# Beethoven - Op. 5 No. 1 - Cello Sonata No. 1 in F major



## HansZimmer (11 mo ago)

How do you rate this piece? There is a comment under the video which highlights how good is the theme at 18:50.


----------



## Bulldog (Nov 21, 2013)

Excellent - one of my favorite cello sonatas along with Beethoven's op. 5/2. I highly recommend Coin/Cohen (period instruments on Harmonia Mundi); might be hard to find.


----------



## Xisten267 (Sep 2, 2018)

I think it's excellent - one of my favorite early Beethoven chamber pieces.


----------



## Kreisler jr (Apr 21, 2021)

I voted "good" although I might put it between good/very good if more nuance was possible. Almost any published work by Beethoven is more than merely good. But both op.5 sonatas are among my least favorite works by Beethoven and I think they are weaker than almost all of the other earlyish chamber and piano music (the violin sonatas op.12 are far superior, I think, and I also prefer the charming and better balanced variations with cello). I find them too long and "blown up" by too much virtuoso passagework.
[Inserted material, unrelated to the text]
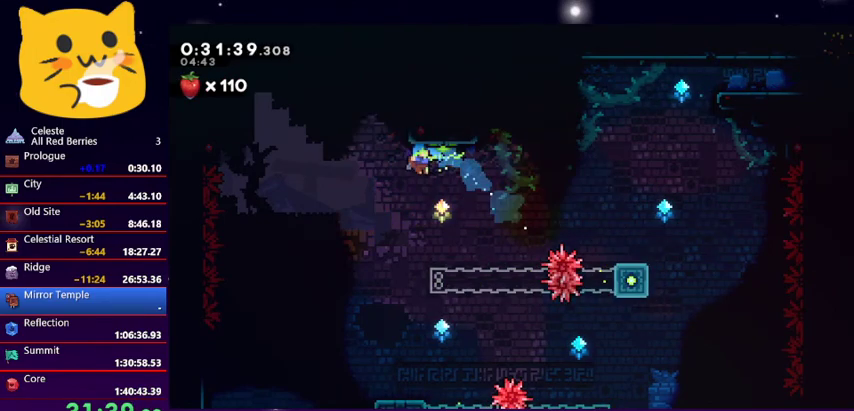
{"keys": [], "events": [[33, "right", "up"], [367, "left", "down"], [433, "left", "up"]]}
It's true that this feature is not totally absent from some early piano sonatas (esp. op.2/3) but I think Beethoven's handles it better there and it doesn't fit a cello sonata if the piano often dominates with all this passagework (this is a bit better balanced in the rondo than in the first movement and I also like the contrast provided by the (somewhat "hungarian"?) theme mentioned above).


----------



## bharbeke (Mar 4, 2013)

Excellent

Yo-Yo Ma and Emmanuel Ax are absolutely fantastic in how they play the Op. 5 sonatas.


----------